▸ **WRITTEN TASK 1**
Below are a text and some records. Rewrite part of the records as a numbered list, skipping blank lines and leaving out the pictures. Start at the line in the records that contains "At which category" and go through the end of the records.

-- DOCUMENT EXCERPT follows --

Fall is Here; Time to Prepare for New Growth

17 09 2015

fall-downFall is a profound time of year for me.  While the leaves of the trees are dying, in reality I know that it is simply preparing itself for renewal. I find the falling leaves a comforting and productive movement.  It feels right to clean out the cobwebs and clutter of our lives and thoughts and shed the old as we get ready for growth. So I went on the internet to look for quotes which express this inherent inspiration.  What I found was a Japanese proverb, not exactly related to autumn, but inspiring, nonetheless. The proverb is: Fall down seven times stand up eight.

So, if it feels like fall is here and you are ready for something new, but aren’t quite sure where to find it, I collected and put together these guiding principles to help you with your endeavors. These will guarantee you make the most of September through November, traditionally a very productive time period, before enjoying the holidays.  I strongly recommend you take advantage of this advice, or before you know it, Christmas and then the New Year will be here (…I mean didn’t summer just fly by? And here it is mid-September already).

Take just a few minutes and review these tips and then answer each ‘biz question,’ as honestly as possible and apply the principles directly to your business.  I am quite sure many or all of them will hit a nerve and create a new connection.

  1. Attitude is everything. – Your frame of mind affects every action (and inaction). Don’t let you’re your moods control your life, or you will be overtaken by the current and forced down stream to a destination you never intended. Only your inner force and self-determination can keep you on track and get you to your ultimate goals.
    Biz question: Is there anything I need to change about my attitude, perspective or life to improve my business? If so, what?
  1. Stay focused on your goals. – It takes belief and a strong desire to concentrate on the changes necessary to achieve success. If your goals are clear, then it is easier to stay focused.  So begin by clarifying your goals before you get so frustrated you can’t or won’t take action.  If you are unsure of the process, or the next steps required, then seek the advice you need.

-- DOCUMENT EXCERPT concluded --

▸ **WRITTEN TASK 2**
What Japanese proverb does the post about preparing for fall quote?

-- MATERIAL FOR THE TASK follows --

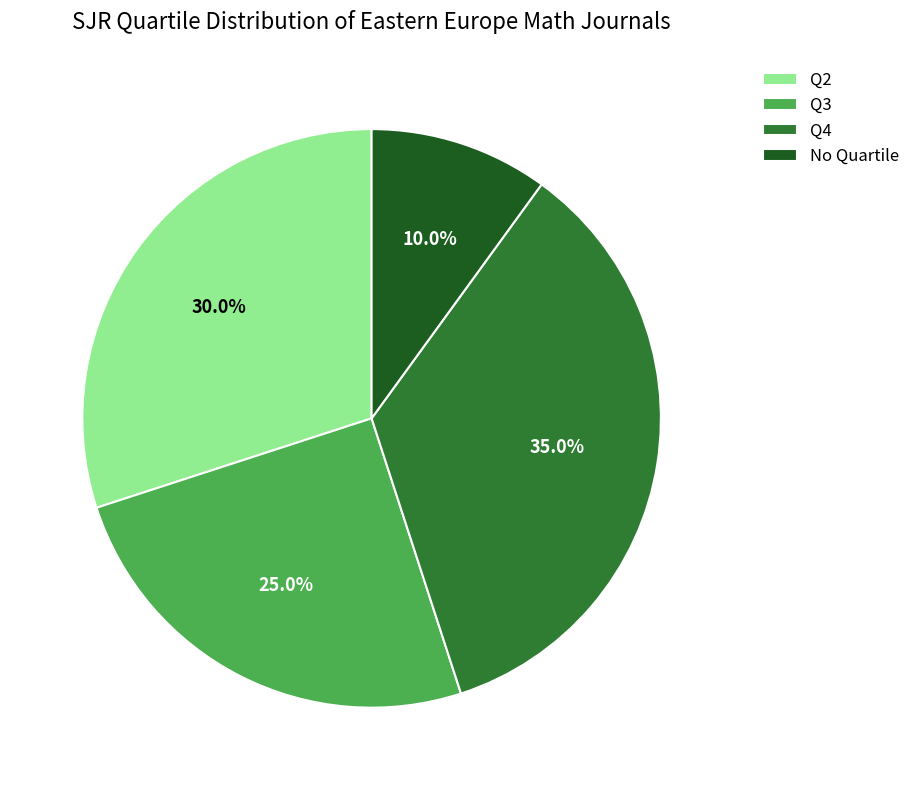

What is the smallest slice in the pie chart?

No Quartile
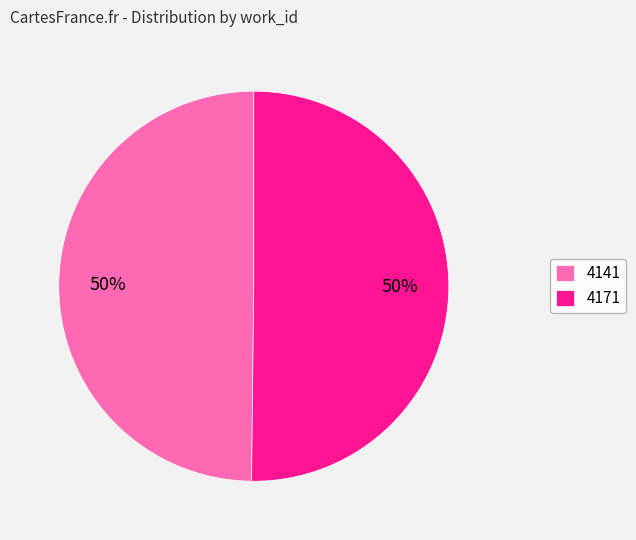

Approximately how many times larger is the value at 4171 compared to 4141?

1.0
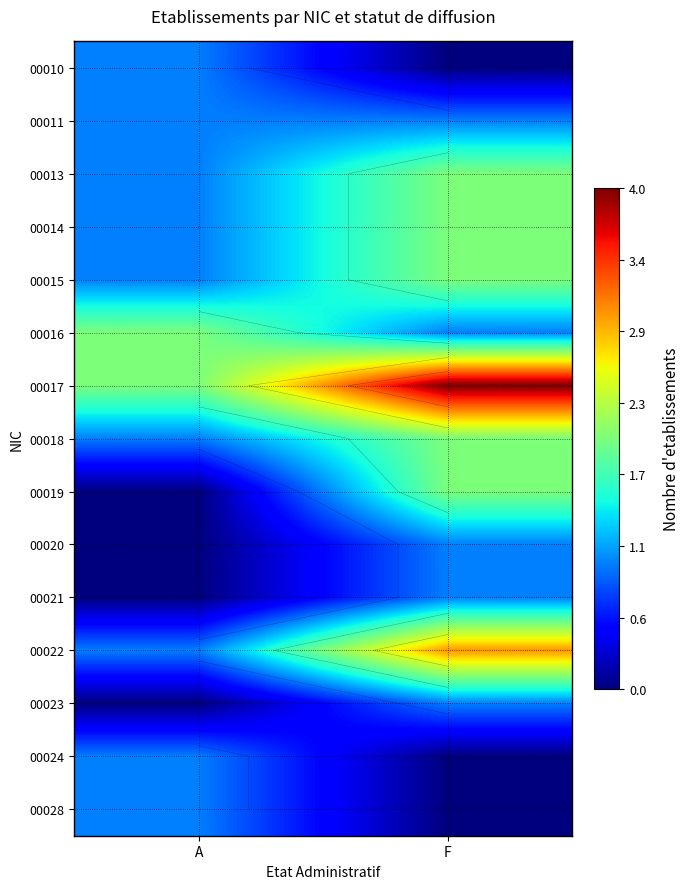

At which category does the chart reach its minimum across all series?

F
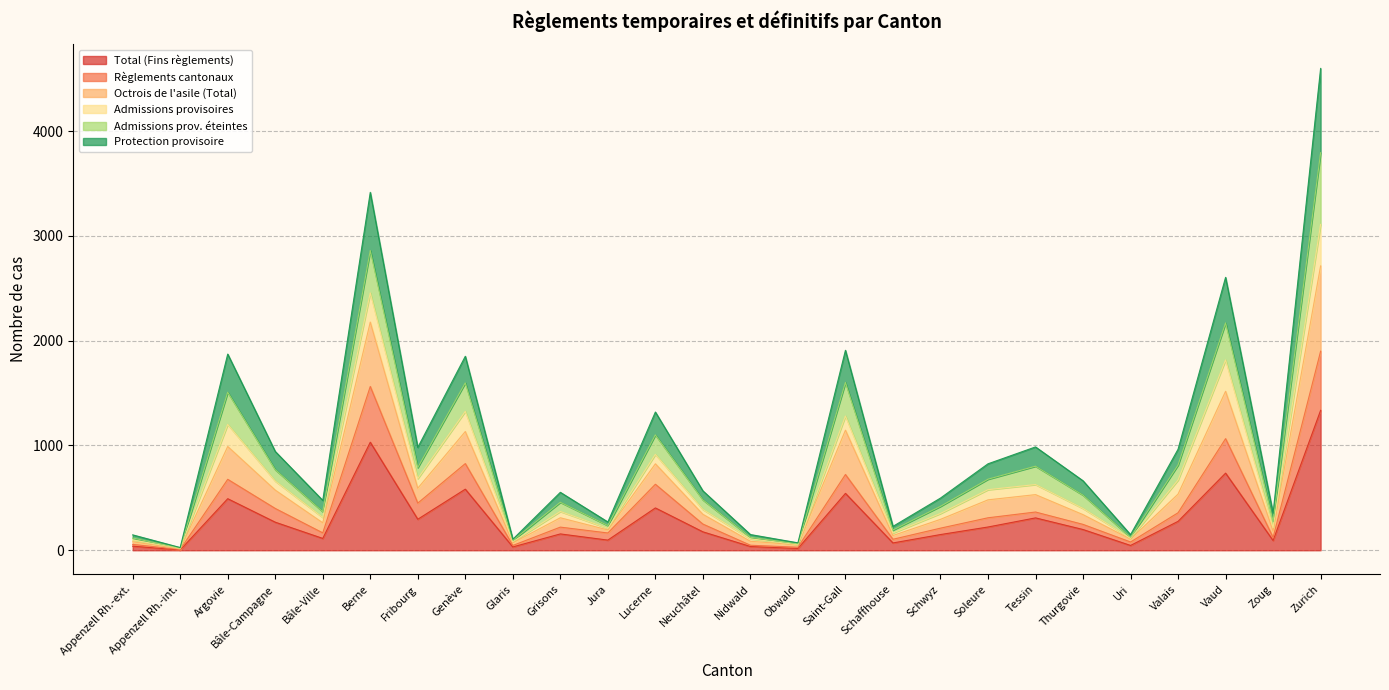

In Total (Fins règlements), how many points are higher than both neighbors (excluding endpoints)?

8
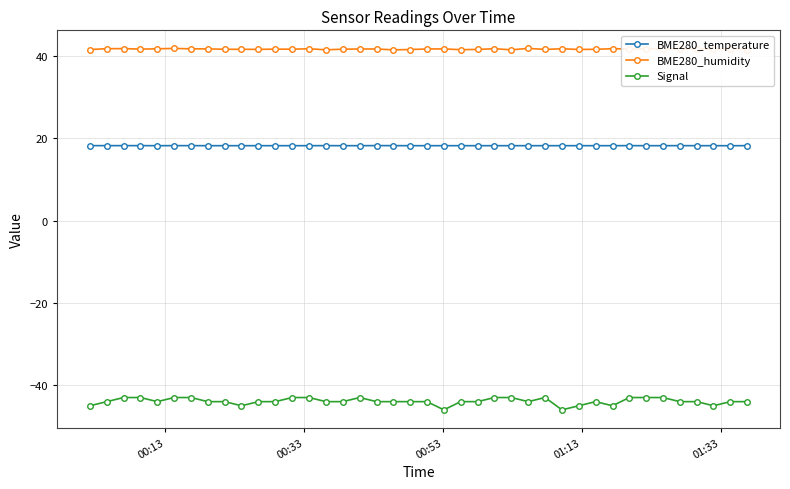

What is the value of the BME280_humidity point at the 22nd from the left?

41.8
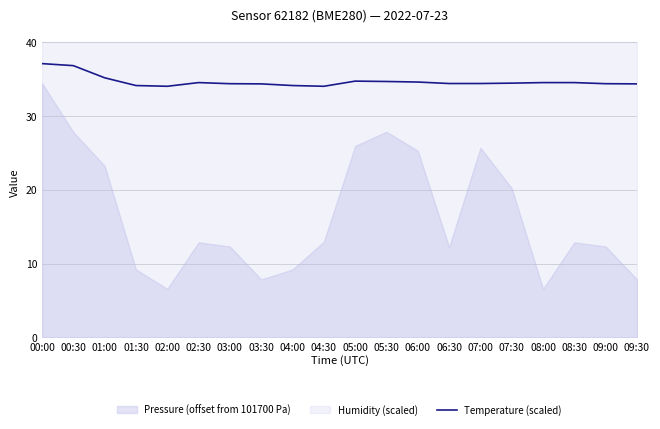

The Temperature (scaled) series shows 34.0 at 04:30. True or false?

True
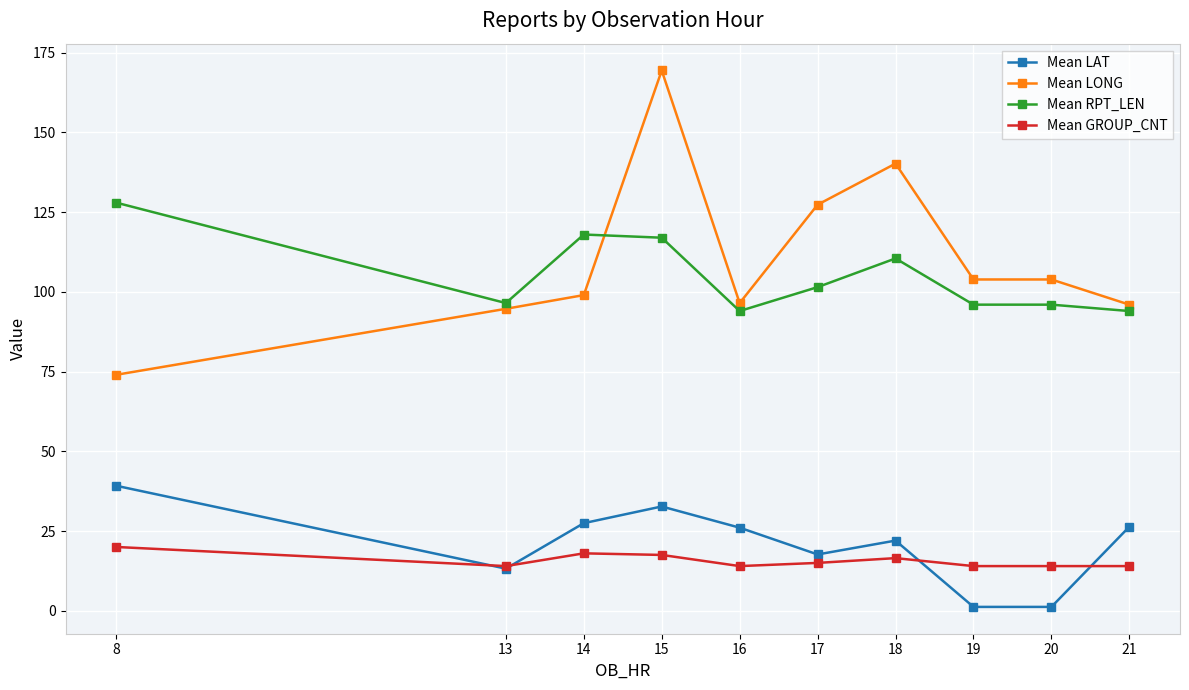

Which series has the largest range (max minus min)?

Mean LONG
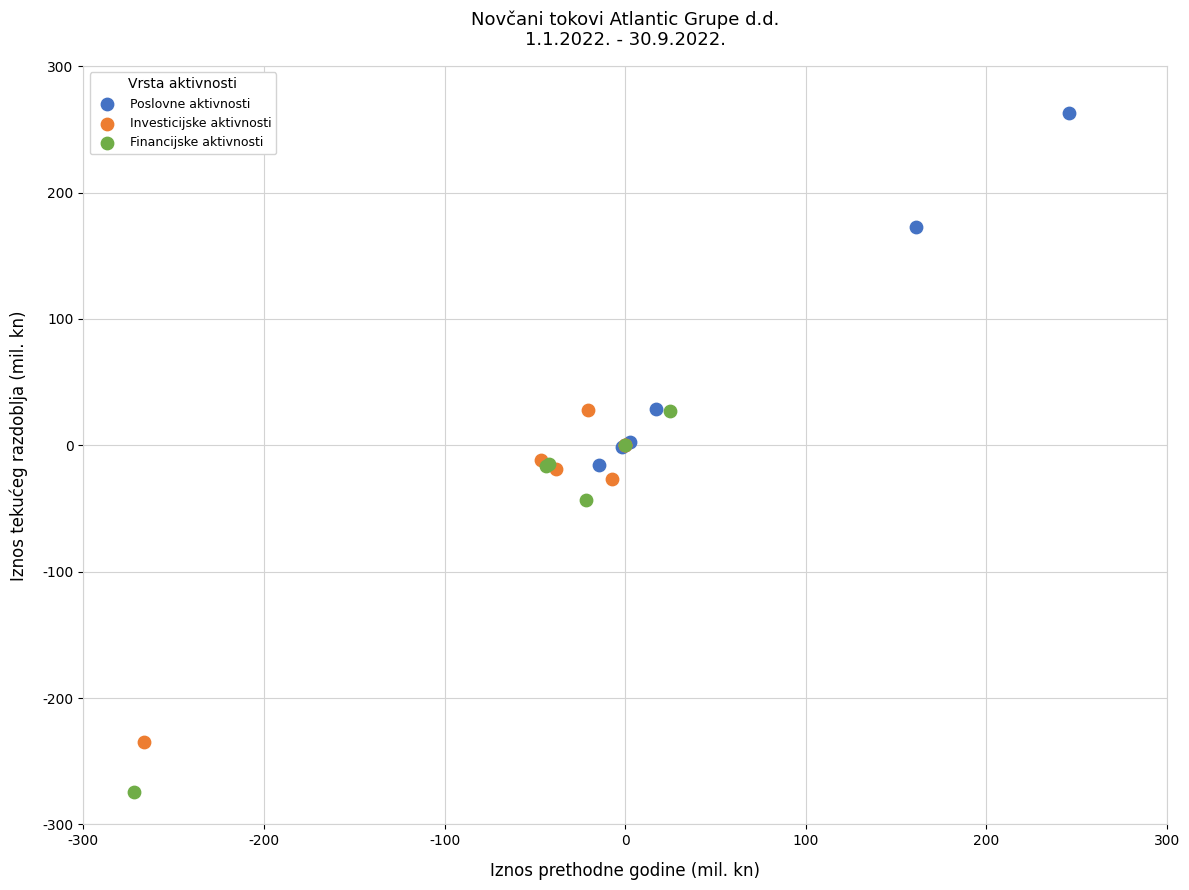

Which series contains the highest Y value?

Poslovne aktivnosti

-- MATERIAL FOR THE TASK concluded --

▸ **WORKED SOLUTION 1**
1. At which category does the chart reach its minimum across all series?
2. F
3. In Total (Fins règlements), how many points are higher than both neighbors (excluding endpoints)?
4. 8
5. What is the value of the BME280_humidity point at the 22nd from the left?
6. 41.8
7. The Temperature (scaled) series shows 34.0 at 04:30. True or false?
8. True
9. Which series has the largest range (max minus min)?
10. Mean LONG
11. Which series contains the highest Y value?
12. Poslovne aktivnosti

▸ **WORKED SOLUTION 2**
Fall down seven times stand up eight.